Content starts

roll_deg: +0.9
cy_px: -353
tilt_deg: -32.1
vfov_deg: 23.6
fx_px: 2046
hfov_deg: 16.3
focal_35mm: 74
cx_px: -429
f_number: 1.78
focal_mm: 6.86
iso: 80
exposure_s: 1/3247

Content ends
Content starts

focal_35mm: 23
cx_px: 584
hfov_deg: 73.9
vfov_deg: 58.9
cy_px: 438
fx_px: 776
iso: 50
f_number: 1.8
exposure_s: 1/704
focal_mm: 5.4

Content ends
Content starts

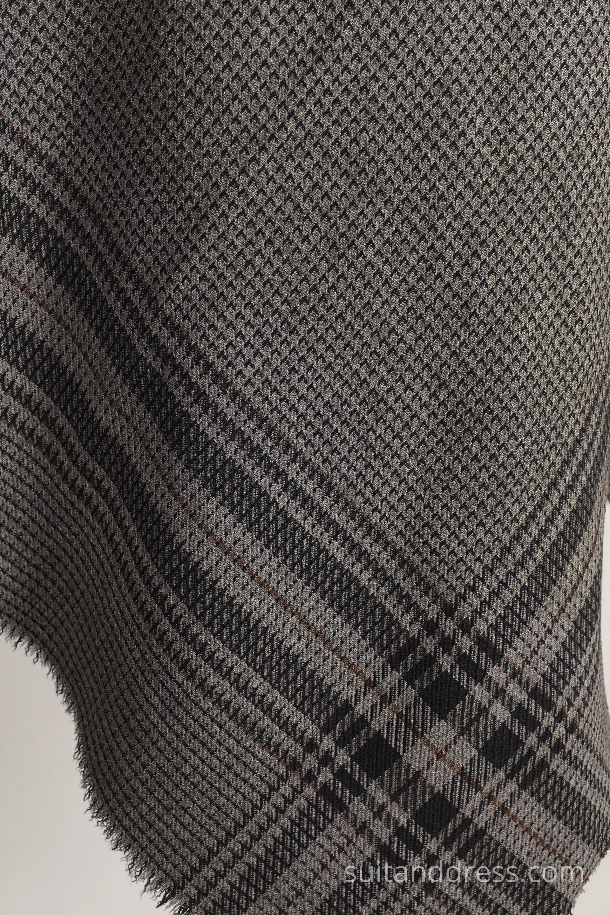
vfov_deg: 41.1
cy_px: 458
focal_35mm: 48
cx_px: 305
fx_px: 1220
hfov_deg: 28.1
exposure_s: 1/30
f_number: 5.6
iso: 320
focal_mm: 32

Content ends

Give back, unchanged, the run of lines in the listing above that begins at the line containing "roll_deg: +0.9" and ends at the line containing "exposure_s: 1/3247", both included.

= EXPECTED OUTPUT =
roll_deg: +0.9
cy_px: -353
tilt_deg: -32.1
vfov_deg: 23.6
fx_px: 2046
hfov_deg: 16.3
focal_35mm: 74
cx_px: -429
f_number: 1.78
focal_mm: 6.86
iso: 80
exposure_s: 1/3247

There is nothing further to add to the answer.